Nebraska has a few dynamic options in the backfield, but there’s more to playing running back than what one does with the ball. Pass protection is just as important for the offense to flow smoothly.

“I think Devine is really, really good,” Held said about his group’s pass protection ability. “The others are getting better, but I think if you look at Devine, if you look at the reps, he’s done a really good job of picking up the guy he’s supposed to pick up and his guy not making the play. We had one cut block on third down, the first third down or second third down, where we whiffed that we needed to fix, where we were cutting up front that we’ve got to get tightened up. But for the most part, he’s done a really good job and Mo actually, on one of his plays, they brought a guy and he picked his guy up. For the most part, I think we’re going where we’re supposed to. Obviously it’s a work in progress with our technique and fundamentals.”

True freshman often have a rude awakening when they get to college as blitz pick-up isn’t something a lot of talented running backs have to worry about in high school. Washington is learning on the fly, but Held said he’s been encourage day what he’s seen so far.

“It’s just a constant challenge of him being great,” Held said. “You can’t just be a runner, you have to be able to pass pro, you have to be able to run routes, you have to be a five-tool player in this offense. You don’t want to be a liability where when people scout you they say ‘Well, he can’t pass pro, so now we have an advantage.’ He’s got to be able to do it all just like all our guys do. So any deficiencies we have, we have to continue to work on them in technique and fundamentals, knowing who they have, knowing that there could be a mistake or two but the more that he’s in the program, the more he gets stronger, the more he gets more comfortable, he has really long arms which can bode well for pass pro because he can create separation. He’s getting better. The thing about him is he’s not afraid. You saw the shot he took on the sideline on the targeting call — I mean, he bounced right back up. He’s a dog. He’s not going to be afraid of anything.”

Despite the limited burn the backs got against the Badgers, they should play a big role on Saturday. Northwestern is middle of the pack in the Big Ten in rushing defense, allowing 133 yards per game and 4.01 yards per carry.
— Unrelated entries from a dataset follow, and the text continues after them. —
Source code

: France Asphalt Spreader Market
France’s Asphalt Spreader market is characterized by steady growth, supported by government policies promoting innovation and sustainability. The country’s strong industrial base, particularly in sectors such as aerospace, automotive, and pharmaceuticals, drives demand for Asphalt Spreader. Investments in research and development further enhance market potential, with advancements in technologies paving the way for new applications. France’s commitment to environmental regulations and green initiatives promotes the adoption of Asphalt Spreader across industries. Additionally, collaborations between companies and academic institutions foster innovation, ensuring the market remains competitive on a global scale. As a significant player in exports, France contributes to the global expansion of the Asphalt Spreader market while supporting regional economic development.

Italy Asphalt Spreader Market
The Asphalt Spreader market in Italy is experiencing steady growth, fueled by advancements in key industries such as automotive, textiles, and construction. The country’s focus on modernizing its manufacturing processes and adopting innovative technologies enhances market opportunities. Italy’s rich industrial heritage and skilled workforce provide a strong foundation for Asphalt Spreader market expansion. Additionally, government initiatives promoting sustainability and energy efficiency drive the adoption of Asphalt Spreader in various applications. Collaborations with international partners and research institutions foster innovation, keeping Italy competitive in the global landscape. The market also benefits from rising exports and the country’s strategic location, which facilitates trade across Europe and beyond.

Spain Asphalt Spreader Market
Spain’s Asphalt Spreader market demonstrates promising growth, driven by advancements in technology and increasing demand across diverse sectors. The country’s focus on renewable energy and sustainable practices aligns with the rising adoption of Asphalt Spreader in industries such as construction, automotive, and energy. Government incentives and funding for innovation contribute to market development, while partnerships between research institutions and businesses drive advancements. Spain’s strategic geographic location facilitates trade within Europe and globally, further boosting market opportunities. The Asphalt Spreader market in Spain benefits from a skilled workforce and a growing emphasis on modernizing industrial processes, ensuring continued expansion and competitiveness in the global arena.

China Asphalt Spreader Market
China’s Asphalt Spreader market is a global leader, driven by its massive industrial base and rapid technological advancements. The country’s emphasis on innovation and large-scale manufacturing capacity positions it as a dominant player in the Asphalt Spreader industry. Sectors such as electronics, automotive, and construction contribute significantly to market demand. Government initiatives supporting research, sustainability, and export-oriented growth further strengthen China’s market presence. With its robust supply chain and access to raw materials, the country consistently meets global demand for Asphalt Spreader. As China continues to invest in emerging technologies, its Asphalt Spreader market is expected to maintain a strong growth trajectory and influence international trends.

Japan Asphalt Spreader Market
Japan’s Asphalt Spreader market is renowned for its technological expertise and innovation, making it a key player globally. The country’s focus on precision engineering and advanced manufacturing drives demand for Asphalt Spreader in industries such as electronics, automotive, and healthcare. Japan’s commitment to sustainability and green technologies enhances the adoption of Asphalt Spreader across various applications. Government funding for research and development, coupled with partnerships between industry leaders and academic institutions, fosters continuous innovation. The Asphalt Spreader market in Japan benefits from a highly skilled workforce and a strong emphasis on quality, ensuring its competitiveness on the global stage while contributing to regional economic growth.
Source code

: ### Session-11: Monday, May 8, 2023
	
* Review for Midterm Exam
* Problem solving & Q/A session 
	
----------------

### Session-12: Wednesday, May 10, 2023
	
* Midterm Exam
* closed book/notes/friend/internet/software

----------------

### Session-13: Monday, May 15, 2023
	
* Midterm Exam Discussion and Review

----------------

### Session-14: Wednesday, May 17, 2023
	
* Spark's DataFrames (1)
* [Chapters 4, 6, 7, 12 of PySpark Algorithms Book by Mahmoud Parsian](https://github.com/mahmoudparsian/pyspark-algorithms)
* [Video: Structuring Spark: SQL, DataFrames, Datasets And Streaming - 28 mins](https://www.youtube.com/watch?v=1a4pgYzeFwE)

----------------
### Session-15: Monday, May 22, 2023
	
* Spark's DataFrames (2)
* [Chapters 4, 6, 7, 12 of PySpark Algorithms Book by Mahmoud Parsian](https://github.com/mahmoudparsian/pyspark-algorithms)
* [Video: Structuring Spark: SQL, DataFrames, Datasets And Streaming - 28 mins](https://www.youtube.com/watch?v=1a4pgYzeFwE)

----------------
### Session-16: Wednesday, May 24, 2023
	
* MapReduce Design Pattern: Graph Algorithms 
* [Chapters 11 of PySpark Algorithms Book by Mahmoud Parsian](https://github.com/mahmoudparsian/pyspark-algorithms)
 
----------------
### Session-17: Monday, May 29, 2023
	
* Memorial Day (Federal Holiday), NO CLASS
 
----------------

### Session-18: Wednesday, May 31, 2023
“Northwestern, I’ll tell you, they’re a well-coached football team, they’re strong, they’re physical, they’re smart,” Held said. “They don’t beat themselves kind of like Wisconsin. Their front four is just strong, tough guys and then their linebackers, No. 42 [Paddy Fisher] is a really good player, — I think he’s a sophomore captain. He’s a 6-4, 240 guy that can run and is tough. You know where they’re going to be, but it’s hard because they’re so well-coached and they just do a really good job within their scheme. 

“They’re just a really good football team in the sense of they play it how you’re supposed to play it: tough, physical, smart, disciplined — where we want to get to.”